[Text passage — start]
Dancing on the Edge
Have you ever had the sense that something isn’t quite right but can’t yet name it? At such times it becomes even more important to tend to what steadies us.
You may remember Dancing on the Edge, Stephen Poliakoff’s 2013 television drama set in London in 1932, just as radio is emerging as a powerful new medium. Beneath its glittering story of celebrity culture lies something more unsettling: a social class so secure in its assumptions that it fails to recognise gathering danger. Hitler has only just become Chancellor, but mentions of Germany’s new Nazi rulers are treated lightly. Few sense what is coming.
I often wonder if we are living in our own version of “dancing on the edge.” When public rhetoric grows more hostile and polarised, when powerful figures appear to act without regard for consequence, our bodies often register unease long before our minds make sense of it. We feel slightly braced. Slightly watchful. As though scanning for something we cannot quite see.
This February, Chinese communities around the world celebrate the Lunar New Year. In 2026, the 60-year cycle brings the Year of the Fire Horse — associated with intensity, drive, and dramatic change. The last Fire Horse year was 1966, when Chairman Mao launched the Cultural Revolution and the United States intensified its war in Vietnam.
But we don’t need astrology to tell us that we are living through turbulent times. Large-scale change unsettles us. It stirs powerful feelings that are not always easy to process. And for those with a history of trauma, wider social upheaval can land particularly close to home.
Trauma is not simply what happened; it is what happened inside us. It is the overwhelm of an experience that exceeded our capacity to cope at the time. The nervous system adapts for survival — through fighting, fleeing, freezing, or appeasing.
These responses are intelligent. They are protective. But trauma touches trauma. Like dominoes lined up, present-day events can reactivate earlier experiences of powerlessness.
Repeated media stories of exploitation, abuse, or domination can stir implicit memory. The body tightens. Sleep becomes disturbed. A sense of threat rises without a clear source. For some women and girls who have known abuse, hearing of the powerful harming the vulnerable — and the subsequent cover-up — is not just news. It resonates in the body.
Trauma can narrow what psychologists call our window of tolerance — the zone in which we can feel and think at the same time without becoming overwhelmed or shutting down. When we are within this window, we are capable of thoughtful responses. When we are pushed outside it, however, we may swing into anxiety and anger, or drop into numbness and disconnection. We lose our sense of control.
Many of us, then, may find ourselves dancing on the edge.
Living slightly braced.
Slightly vigilant. Numb, frozen.
Waiting.
And yet — the same nervous system that learned survival can also learn safety.
When the external world feels uncertain, it becomes even more important to tend to what steadies us internally: relationships, small rituals, embodied practices that widen the window again.
In my psychotherapy work, I think of my role as offering psychological space — a steady, respectful environment in which overwhelm can gradually settle. Healing is not about forcing disclosure or urging someone to move on. It is about restoring safety, pacing, and agency. When someone is accompanied at their own speed — when their story is heard without shock or judgement — the nervous system can begin to differentiate past from present. The edge softens.
The body and mind learn, sometimes for the first time, that they are no longer alone. This is when powerful and painful feelings can be processed, expressed and understood. The therapeutic space becomes an incubator for change, and a quiet gift.
Maya Angelou often quoted the line, “I am a human being. Nothing human can be alien to me,” words first written by the Roman playwright Terence. They remind us that whatever we experience, and whoever we are, we are not alone. We are humans together on this planet — capable of having each other’s backs.
Many years ago, while living in China, I formed a friendship with a woman my own age. We once sat comparing the colour of our arms resting on the table between us. Despite 8,000 miles of distance in culture and upbringing, I was struck by how similar we were at the level that mattered most. It was a profound sense of connection I have never forgotten.
All human experience lives within us.
Depending on how often we have had to dance on the edge — and how fragile our trust has become — we may need more gentleness, not less.
So if you notice yourself feeling on edge as you read this, perhaps pause for a moment.
Feel your feet on the ground.
Notice the support of the chair beneath you.
Let your eyes rest on something steady in the room.
Take one unforced breath, allowing the exhale to be slightly longer than the inhale.
There is nothing you need to change. Simply notice.
In turbulent times, we need to judge less and reach toward one another more.
We can dance when we must.
And when safety allows, we can rest.
[Text passage — finish]
[Dataset content — start]
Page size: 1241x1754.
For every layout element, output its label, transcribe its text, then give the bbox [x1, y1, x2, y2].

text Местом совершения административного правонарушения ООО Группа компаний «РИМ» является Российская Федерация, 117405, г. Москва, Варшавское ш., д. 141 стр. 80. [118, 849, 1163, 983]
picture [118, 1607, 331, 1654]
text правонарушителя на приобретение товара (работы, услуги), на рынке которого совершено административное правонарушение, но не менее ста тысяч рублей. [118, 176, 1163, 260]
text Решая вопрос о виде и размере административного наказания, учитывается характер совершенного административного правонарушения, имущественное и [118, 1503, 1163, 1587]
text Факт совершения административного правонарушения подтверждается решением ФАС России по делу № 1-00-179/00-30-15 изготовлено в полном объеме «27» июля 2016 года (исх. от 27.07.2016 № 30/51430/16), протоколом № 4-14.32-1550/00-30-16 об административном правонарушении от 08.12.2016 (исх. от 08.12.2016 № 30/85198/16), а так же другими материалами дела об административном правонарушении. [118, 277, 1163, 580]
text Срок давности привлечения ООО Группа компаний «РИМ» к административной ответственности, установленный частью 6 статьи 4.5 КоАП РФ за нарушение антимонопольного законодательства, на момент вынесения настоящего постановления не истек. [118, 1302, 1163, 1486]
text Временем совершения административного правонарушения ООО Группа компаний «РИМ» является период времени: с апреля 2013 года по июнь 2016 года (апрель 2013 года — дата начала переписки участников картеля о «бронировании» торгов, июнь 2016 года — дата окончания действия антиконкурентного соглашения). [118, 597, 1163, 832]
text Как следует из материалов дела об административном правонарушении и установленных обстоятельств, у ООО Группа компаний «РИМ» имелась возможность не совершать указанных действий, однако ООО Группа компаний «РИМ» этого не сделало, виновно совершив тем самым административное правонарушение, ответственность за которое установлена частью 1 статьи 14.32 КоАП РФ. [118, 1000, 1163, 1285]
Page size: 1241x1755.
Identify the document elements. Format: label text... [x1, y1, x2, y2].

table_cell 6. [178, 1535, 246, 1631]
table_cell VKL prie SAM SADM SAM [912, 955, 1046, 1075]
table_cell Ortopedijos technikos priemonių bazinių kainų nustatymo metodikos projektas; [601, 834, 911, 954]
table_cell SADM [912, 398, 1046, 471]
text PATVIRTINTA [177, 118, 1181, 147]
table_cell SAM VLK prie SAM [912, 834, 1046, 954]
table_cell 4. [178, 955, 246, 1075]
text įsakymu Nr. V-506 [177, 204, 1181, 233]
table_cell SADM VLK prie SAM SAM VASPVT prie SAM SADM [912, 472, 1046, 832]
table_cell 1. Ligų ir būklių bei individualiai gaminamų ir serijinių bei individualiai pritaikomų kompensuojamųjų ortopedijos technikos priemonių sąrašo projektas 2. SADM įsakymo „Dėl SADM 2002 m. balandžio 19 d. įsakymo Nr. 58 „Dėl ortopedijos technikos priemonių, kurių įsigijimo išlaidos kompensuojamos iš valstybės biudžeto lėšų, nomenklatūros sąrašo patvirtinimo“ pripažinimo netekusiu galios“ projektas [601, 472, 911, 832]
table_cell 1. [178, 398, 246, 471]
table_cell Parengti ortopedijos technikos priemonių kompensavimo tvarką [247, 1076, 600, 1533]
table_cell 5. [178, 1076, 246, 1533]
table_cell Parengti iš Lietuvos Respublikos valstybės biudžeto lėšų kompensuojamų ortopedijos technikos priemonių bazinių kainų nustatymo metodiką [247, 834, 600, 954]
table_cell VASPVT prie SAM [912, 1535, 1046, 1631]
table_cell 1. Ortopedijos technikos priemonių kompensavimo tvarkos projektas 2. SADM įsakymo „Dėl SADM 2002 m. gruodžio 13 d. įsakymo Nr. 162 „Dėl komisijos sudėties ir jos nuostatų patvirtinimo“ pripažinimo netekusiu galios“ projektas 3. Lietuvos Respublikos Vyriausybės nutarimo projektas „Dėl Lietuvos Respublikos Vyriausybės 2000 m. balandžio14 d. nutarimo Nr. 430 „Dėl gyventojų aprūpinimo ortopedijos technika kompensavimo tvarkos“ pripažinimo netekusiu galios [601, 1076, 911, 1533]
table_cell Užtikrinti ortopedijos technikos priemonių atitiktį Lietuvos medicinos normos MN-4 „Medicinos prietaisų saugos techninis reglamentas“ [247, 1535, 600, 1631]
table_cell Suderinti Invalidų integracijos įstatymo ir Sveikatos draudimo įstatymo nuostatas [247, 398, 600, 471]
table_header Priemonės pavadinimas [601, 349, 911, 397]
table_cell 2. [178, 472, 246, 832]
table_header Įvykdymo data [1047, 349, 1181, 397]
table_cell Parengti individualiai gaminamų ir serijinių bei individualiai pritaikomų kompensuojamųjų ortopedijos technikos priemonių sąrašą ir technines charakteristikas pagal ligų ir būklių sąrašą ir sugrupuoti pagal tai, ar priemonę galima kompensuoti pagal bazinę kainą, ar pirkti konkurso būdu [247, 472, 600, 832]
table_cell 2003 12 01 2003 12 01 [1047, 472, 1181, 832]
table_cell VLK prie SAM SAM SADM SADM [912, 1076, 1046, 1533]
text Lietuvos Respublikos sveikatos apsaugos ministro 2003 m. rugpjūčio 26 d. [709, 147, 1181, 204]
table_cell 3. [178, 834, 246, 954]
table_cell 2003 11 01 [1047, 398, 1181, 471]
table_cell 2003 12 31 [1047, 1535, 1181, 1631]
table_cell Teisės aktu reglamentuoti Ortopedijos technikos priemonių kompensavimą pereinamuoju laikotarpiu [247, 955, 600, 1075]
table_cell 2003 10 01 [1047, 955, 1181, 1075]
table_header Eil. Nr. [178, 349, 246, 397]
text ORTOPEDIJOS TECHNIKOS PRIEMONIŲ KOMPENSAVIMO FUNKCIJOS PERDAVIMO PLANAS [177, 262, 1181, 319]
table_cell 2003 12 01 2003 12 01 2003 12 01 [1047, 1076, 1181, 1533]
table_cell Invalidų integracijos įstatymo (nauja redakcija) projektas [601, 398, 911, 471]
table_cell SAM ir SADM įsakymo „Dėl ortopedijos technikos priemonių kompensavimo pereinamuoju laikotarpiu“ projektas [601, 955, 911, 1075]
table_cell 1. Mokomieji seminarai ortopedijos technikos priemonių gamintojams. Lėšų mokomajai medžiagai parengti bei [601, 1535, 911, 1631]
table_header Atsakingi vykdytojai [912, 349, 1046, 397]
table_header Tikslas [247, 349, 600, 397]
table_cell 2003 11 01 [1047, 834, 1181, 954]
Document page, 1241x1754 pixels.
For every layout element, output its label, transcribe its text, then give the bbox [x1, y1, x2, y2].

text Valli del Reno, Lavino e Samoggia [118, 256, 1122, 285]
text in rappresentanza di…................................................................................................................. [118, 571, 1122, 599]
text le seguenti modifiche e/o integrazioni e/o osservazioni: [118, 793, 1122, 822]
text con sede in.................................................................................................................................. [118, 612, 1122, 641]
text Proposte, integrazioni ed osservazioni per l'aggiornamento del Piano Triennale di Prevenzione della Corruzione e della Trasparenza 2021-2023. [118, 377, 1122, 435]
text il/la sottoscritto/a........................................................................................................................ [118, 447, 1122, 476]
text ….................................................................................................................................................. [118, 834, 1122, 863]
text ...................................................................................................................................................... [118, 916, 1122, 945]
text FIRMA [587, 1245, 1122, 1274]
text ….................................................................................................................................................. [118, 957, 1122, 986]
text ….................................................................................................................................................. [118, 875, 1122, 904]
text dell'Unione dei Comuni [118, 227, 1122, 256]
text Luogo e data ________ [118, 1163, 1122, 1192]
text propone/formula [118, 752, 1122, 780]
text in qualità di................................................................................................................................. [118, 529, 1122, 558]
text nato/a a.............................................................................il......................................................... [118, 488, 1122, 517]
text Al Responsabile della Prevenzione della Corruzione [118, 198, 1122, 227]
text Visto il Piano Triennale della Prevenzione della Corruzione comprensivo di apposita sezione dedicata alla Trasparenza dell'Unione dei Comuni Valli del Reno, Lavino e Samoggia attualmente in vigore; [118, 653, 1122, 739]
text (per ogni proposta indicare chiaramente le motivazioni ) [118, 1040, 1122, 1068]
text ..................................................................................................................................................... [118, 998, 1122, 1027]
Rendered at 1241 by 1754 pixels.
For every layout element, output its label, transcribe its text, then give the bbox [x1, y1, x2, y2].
[Dataset content — finish]
**Exercise brief:** In the essay on dancing on the edge, repeat everything from "The body and" down to "a quiet gift." word for word.

**Task answer:**
The body and mind learn, sometimes for the first time, that they are no longer alone. This is when powerful and painful feelings can be processed, expressed and understood. The therapeutic space becomes an incubator for change, and a quiet gift.